かゝる時刻に日蓮仏勅を蒙りて此の土に生まれけるこそ時の不祥なれども、法王の宣旨背きがたければ経文に任せて権実二教のいくさを起こし、忍辱の鎧を著て妙教の剣をひっさげ、一部八巻の肝心妙法五字のはたを指し上げて、未顕真実の弓をはり、正直捨権の箭をはげて、大白牛車に打ち乗って権門をかっぱと破り、かしこへをしかけこゝへをしよせ、念仏・真言・禅・律等の八宗・十宗の敵人をせむるに、或はにげ、或はひきしりぞき、或は生け取りにせられし者は我が弟子となる。はせめ返し、せめをとしすれども、敵は多勢なり、法王の一人は無勢なり、今に至るまで軍やむ事なし。法華折伏破権門理の金言なれば、終に権教権門の輩を一人もなくせめをとして法王の家人となし、天下万民諸乗一仏乗と成りて妙法独りはむ昌せん時、万民一同に南無妙法蓮華経と唱へ奉らば、吹く風枝をならさず、雨土くれをくだかず、代はぎのうの世となりて、今生には不祥の災難を払ひて長生の術を得、人法共に不老不死の理顕はれん時を各々御らんぜよ、現世安穏の証文疑ひ有るべからざる者なり。

如説修行抄の有名な一節である。

大聖人は一見すると好戦的である。それは上掲のような御文が存するからであろう。いわゆる摂折論争でも如説修行抄が問題となっている。
だが、誤解してはならないことは、いわゆる武力闘争的な意味で好戦的なのではないということだ。あくまで譬喩表現の範疇で使われていることに留意しないといけない。

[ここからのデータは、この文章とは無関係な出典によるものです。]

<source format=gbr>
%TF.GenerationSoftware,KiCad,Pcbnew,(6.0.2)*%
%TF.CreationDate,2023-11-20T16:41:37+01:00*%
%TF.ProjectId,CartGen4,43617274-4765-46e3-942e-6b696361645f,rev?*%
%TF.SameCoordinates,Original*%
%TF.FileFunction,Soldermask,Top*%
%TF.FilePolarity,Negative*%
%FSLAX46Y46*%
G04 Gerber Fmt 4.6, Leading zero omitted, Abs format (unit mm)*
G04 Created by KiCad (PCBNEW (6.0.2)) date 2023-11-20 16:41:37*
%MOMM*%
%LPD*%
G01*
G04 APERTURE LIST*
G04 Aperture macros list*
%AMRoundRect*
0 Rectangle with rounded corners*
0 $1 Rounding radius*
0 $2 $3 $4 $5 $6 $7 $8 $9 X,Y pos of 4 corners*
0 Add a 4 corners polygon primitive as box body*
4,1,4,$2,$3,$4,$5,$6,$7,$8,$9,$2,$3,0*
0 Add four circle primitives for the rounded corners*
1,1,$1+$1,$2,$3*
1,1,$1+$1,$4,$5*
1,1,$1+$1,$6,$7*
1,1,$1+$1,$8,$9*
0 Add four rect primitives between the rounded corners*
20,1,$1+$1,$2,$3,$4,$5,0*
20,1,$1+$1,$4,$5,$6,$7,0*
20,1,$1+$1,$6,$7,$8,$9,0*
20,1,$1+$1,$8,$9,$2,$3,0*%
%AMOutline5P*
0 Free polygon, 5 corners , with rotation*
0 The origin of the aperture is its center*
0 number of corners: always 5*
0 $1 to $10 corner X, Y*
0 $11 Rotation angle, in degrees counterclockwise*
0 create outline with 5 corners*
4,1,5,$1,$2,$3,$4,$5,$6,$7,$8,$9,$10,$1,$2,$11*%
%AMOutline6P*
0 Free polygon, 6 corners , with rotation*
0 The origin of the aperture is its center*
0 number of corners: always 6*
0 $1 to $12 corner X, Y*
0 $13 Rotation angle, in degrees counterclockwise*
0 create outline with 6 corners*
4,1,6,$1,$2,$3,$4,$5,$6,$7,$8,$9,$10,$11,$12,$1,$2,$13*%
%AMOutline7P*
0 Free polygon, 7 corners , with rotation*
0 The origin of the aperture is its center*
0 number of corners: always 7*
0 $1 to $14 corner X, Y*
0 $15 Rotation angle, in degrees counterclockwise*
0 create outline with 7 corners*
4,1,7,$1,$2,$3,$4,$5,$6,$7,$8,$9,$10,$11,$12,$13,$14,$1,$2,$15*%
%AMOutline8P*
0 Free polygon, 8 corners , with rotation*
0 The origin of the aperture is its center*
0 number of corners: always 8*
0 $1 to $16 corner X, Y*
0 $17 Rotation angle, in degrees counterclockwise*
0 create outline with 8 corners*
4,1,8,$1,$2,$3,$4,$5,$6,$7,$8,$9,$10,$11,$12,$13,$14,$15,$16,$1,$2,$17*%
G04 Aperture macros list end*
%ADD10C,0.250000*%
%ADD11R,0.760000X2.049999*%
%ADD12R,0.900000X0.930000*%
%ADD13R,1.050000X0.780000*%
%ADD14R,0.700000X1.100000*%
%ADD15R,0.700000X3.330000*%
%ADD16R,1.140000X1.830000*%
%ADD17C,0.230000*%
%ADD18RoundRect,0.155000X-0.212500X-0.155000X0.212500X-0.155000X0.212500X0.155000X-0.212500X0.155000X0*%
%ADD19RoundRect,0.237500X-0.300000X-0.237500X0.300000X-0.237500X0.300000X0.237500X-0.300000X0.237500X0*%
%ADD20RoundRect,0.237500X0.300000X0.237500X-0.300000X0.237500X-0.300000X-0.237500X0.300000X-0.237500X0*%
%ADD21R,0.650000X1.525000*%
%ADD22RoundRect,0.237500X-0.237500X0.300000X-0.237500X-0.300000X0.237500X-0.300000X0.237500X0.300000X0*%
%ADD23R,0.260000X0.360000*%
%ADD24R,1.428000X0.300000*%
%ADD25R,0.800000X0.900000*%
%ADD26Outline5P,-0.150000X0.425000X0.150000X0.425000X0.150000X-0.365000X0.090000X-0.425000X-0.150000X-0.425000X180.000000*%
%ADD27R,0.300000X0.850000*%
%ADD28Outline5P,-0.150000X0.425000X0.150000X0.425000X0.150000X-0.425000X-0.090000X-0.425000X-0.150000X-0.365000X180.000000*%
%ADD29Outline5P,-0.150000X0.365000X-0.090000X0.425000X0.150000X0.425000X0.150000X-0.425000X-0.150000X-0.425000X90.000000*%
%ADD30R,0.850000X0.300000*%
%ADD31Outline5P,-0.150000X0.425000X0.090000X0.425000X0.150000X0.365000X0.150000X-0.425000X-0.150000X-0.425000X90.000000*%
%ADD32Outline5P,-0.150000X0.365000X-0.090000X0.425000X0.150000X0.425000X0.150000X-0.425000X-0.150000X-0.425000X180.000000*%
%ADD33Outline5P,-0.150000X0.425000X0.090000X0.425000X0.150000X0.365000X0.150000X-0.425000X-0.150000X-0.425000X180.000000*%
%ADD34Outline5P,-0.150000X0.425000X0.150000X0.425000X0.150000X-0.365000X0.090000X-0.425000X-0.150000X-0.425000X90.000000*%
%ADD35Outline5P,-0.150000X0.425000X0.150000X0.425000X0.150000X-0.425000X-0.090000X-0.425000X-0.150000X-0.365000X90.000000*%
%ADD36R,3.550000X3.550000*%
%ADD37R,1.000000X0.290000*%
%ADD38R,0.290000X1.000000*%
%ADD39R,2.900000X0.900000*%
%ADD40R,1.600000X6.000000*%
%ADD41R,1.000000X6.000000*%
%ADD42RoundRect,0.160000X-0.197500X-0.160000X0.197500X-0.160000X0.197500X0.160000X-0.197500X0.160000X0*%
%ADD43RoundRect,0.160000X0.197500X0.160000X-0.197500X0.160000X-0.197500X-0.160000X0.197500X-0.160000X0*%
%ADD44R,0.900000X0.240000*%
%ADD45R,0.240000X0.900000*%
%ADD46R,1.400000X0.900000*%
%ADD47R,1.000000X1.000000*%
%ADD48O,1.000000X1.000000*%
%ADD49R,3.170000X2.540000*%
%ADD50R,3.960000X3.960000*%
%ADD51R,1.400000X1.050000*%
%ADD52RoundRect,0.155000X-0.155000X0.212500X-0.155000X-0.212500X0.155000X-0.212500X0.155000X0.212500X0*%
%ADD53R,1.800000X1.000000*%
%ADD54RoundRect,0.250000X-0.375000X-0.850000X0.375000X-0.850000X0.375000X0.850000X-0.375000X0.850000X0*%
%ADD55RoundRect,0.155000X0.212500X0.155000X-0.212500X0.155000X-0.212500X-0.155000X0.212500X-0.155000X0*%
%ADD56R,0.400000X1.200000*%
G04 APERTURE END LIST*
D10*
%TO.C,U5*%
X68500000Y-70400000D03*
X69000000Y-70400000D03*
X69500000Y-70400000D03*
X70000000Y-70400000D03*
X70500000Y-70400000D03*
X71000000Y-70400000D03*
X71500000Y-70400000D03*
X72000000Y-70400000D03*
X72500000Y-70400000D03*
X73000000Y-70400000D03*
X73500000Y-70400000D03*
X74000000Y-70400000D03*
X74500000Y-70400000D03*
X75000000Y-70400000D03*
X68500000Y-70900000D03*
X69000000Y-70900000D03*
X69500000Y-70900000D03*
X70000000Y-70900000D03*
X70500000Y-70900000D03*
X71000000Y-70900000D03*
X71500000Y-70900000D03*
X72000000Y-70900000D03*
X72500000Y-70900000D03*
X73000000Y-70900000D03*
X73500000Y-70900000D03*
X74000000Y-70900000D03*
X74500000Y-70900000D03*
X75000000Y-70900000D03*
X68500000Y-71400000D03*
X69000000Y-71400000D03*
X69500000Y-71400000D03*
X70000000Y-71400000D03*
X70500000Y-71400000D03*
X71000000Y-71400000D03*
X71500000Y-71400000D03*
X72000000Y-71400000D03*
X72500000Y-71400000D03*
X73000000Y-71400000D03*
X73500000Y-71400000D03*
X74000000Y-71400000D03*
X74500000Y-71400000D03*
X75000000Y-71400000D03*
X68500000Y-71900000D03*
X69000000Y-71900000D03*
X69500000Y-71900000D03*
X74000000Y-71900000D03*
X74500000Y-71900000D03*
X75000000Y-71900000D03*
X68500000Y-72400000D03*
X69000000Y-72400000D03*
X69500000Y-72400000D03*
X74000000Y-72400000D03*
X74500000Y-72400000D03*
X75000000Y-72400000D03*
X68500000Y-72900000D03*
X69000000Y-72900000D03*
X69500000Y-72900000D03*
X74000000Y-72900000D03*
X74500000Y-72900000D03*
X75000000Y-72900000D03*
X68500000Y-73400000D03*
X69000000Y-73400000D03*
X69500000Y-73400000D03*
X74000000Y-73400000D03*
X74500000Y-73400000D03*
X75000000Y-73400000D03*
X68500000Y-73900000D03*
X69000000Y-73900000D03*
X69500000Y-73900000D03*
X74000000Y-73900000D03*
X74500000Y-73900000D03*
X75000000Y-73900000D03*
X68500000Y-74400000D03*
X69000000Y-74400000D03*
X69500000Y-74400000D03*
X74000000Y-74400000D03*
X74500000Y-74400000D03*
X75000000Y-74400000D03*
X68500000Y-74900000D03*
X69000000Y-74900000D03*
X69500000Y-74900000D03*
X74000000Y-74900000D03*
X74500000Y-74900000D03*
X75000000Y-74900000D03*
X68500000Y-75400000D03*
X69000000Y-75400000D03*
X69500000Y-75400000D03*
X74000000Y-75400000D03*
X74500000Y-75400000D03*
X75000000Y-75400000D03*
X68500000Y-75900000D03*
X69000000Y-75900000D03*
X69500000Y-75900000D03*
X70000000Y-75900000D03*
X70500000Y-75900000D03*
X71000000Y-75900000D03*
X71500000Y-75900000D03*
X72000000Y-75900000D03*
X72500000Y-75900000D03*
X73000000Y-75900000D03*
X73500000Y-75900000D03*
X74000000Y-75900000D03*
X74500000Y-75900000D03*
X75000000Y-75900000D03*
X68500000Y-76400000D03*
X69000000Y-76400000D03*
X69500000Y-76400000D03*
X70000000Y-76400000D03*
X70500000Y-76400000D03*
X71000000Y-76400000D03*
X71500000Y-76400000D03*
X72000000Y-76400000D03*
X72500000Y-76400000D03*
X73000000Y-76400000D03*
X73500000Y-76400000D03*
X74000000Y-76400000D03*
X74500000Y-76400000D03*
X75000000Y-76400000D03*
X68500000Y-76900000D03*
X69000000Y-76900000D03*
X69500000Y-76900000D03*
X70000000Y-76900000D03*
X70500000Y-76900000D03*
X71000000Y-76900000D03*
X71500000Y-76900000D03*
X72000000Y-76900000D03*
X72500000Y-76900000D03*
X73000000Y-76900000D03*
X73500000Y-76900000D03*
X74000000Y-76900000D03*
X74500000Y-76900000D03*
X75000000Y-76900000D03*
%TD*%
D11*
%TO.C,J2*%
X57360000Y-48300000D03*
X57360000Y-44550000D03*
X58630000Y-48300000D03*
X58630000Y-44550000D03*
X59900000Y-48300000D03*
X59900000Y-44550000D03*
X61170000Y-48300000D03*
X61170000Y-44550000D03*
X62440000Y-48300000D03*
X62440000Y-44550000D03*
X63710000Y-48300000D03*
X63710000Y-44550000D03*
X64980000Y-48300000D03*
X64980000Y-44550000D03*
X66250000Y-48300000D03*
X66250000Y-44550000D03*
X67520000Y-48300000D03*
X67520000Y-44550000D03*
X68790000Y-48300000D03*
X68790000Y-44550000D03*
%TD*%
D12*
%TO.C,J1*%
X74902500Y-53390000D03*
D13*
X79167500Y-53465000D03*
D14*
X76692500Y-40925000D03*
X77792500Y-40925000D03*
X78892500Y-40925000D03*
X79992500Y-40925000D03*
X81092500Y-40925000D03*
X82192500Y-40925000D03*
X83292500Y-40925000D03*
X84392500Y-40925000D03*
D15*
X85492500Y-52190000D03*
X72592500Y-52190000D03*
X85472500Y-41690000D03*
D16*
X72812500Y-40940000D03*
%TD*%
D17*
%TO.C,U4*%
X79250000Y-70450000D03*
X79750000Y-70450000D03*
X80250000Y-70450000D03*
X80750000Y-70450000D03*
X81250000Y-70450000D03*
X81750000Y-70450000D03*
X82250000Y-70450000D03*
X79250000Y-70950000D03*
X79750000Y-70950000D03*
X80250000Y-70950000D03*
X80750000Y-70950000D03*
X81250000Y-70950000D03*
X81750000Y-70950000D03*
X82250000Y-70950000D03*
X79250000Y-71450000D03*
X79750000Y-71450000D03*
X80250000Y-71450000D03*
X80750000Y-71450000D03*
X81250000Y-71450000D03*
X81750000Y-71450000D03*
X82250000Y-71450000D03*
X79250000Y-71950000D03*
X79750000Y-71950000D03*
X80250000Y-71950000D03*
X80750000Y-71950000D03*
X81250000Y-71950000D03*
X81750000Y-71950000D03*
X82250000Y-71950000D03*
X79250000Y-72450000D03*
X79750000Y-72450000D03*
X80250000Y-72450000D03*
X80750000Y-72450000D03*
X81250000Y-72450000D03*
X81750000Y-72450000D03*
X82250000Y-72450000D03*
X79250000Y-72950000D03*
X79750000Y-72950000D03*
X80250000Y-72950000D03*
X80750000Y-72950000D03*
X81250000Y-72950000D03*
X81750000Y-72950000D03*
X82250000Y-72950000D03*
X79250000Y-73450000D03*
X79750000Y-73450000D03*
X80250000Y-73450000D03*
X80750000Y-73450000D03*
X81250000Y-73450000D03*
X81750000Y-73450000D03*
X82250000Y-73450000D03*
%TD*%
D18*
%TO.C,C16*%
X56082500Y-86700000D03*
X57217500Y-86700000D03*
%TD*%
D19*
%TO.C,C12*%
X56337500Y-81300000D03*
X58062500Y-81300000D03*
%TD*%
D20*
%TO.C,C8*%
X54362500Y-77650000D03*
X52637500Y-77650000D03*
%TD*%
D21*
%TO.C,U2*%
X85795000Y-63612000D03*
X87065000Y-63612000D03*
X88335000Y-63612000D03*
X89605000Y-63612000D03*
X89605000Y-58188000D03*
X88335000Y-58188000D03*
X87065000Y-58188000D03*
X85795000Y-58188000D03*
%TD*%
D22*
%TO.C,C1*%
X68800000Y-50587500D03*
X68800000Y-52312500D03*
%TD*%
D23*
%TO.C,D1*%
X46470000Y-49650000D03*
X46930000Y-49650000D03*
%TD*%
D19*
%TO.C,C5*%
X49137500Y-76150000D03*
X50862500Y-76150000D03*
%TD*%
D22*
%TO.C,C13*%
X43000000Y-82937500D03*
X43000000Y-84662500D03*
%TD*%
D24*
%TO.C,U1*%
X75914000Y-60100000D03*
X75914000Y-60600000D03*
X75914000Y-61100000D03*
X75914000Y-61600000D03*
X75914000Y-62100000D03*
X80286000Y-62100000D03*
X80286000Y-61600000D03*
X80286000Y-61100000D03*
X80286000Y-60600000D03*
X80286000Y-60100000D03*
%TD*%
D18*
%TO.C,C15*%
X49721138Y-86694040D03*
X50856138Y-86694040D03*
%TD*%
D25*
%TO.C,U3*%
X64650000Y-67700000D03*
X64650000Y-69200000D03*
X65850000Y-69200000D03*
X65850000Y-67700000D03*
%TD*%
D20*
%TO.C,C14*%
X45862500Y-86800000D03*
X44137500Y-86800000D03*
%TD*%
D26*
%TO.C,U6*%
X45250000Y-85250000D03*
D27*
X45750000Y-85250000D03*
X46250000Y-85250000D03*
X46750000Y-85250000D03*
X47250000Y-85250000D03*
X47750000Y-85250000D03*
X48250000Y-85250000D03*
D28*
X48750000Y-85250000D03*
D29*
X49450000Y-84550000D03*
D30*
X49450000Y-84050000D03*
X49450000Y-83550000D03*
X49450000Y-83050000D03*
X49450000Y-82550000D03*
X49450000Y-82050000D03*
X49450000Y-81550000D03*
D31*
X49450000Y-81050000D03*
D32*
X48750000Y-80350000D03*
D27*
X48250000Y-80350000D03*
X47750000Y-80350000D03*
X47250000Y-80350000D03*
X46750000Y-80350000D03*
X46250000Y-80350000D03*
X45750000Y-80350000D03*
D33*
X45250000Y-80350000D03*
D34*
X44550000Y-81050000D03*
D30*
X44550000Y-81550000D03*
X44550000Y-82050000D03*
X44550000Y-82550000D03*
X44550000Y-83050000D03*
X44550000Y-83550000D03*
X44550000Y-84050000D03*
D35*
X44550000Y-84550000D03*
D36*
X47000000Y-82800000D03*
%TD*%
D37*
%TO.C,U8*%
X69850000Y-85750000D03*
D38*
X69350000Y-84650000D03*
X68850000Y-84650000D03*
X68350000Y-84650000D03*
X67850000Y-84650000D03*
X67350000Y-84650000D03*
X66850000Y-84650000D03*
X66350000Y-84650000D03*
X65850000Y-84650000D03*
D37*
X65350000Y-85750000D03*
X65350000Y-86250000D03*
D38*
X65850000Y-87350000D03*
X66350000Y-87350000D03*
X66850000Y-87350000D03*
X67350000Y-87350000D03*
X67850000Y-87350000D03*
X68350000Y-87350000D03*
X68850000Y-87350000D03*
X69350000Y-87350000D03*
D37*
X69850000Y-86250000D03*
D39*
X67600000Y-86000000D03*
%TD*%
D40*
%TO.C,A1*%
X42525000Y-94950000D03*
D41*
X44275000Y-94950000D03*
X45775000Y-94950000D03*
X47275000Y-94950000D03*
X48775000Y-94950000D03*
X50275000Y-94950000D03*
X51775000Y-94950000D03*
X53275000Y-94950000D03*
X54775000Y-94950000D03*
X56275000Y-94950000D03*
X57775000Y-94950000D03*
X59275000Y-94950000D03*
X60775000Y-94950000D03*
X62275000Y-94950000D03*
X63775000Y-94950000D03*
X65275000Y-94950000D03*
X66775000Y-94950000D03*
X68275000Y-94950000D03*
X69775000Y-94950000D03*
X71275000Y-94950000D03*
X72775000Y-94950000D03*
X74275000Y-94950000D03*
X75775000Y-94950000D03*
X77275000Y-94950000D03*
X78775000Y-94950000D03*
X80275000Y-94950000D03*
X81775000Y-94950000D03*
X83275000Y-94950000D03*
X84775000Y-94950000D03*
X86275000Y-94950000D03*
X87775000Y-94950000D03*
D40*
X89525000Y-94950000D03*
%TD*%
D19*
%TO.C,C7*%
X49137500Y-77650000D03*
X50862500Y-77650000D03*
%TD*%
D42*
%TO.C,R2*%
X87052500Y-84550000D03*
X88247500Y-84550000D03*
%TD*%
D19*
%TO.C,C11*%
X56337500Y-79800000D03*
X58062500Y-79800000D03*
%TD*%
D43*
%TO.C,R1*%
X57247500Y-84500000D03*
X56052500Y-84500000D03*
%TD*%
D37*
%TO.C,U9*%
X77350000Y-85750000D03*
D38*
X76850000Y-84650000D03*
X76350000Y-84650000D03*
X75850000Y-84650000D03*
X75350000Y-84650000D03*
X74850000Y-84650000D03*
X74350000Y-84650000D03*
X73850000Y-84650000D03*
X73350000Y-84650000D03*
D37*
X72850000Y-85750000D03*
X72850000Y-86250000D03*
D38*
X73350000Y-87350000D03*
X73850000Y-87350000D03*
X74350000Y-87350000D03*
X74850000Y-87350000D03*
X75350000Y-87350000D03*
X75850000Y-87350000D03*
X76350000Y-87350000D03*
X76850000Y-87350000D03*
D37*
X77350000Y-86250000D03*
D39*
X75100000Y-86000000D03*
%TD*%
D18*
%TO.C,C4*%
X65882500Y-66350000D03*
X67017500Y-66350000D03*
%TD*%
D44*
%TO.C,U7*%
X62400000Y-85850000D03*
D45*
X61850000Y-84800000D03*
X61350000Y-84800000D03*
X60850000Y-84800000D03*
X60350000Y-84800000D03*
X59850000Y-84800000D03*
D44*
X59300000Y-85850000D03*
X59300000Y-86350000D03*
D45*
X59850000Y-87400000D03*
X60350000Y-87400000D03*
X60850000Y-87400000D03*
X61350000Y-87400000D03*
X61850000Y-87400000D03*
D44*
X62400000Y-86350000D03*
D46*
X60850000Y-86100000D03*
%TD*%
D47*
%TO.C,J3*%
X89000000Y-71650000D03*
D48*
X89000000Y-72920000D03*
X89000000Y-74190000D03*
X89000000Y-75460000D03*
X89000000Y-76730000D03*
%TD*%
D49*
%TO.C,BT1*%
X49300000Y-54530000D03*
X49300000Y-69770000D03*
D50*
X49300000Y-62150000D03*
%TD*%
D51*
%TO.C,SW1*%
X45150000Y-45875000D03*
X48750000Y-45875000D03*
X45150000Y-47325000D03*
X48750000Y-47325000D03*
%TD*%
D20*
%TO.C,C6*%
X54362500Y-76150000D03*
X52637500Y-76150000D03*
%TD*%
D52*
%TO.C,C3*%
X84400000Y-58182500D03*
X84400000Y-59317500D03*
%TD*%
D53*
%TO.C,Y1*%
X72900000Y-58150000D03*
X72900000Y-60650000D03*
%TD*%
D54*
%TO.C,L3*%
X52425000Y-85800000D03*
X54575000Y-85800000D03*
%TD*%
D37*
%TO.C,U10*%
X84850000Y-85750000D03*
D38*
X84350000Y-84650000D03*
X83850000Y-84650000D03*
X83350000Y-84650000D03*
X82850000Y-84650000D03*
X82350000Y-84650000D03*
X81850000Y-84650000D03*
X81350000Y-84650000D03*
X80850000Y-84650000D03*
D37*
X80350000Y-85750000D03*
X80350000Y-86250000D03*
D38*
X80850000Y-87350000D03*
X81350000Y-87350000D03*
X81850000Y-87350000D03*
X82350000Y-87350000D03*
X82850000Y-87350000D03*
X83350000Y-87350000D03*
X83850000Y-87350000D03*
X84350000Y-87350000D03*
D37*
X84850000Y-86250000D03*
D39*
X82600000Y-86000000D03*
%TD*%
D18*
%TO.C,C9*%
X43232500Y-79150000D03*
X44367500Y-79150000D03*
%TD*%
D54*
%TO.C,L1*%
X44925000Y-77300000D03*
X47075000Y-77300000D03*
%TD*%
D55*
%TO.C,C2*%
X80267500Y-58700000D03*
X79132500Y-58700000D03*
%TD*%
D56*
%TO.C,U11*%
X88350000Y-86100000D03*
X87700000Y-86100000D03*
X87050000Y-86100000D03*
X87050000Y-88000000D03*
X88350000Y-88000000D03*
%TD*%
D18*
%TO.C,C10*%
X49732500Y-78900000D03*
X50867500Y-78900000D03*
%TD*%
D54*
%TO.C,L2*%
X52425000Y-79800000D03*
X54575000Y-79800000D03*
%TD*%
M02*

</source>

権実二教のいくさ、忍辱の鎧、妙教の剣、妙法五字のはた、未顕真実の弓、正直捨権の箭・・・

数日前にコメントをくださった方は、四十九院申状の「国主此の法を用いて兵乱に勝つ可きの秘術」を読んで、なにやら核ミサイルのようなものを想像していたようであるが、あるいは如説修行抄を読んでもそのようなイメージを懐くのであろうか?
武装している戦士の姿が思い浮かんでくるとしたら、それはそれで想像力が豊かな証拠かもしれない。
いったい忍辱の鎧というのはビジュアル的にはどんなものだろう。さらに剣、旗、弓、矢はどんなものか? それから大白牛車というのもよくわからない。あまり戦闘には向いていないような気がするのだが・・・

少なくともわたくしにはビジュアル的にイメージすることはできない。
もしできる人がいるならば、ぜひとも画像化して発表してもらいたいものである。

なお、如説修行抄だけが御表現において突出しているわけではない。決して特殊でないことは他の御書を参照すればわかるだろう。次の二つはけっこう有名だと思う。

第六天の魔王、十軍のいくさををこして、法華経の行者と生死海の海中にして、同居穢土をとられじ、うばはんとあらそう。日蓮其の身にあひあたりて、大兵ををこして二十余年なり。日蓮一度もしりぞく心なし。

軍には大将軍を魂とす。大将軍をくしぬれば歩兵臆病なり。

最初のが文永十年の弁殿尼御前御書で、もうひとつが建治元年の乙御前御消息である。
いずれも対告衆が女性である。はたして女性向けの御指南と言えるのか?
四条殿あたりに宛てた御書であれば納得できる辺もあるのだが、ようは対告衆の如何にかかわらずこのような御表現を好んであそばしたと考えるべきなのだろう。


※御書検索に誤字発見・・・本文下線は「域」となっているが、「或」が正しいだろう。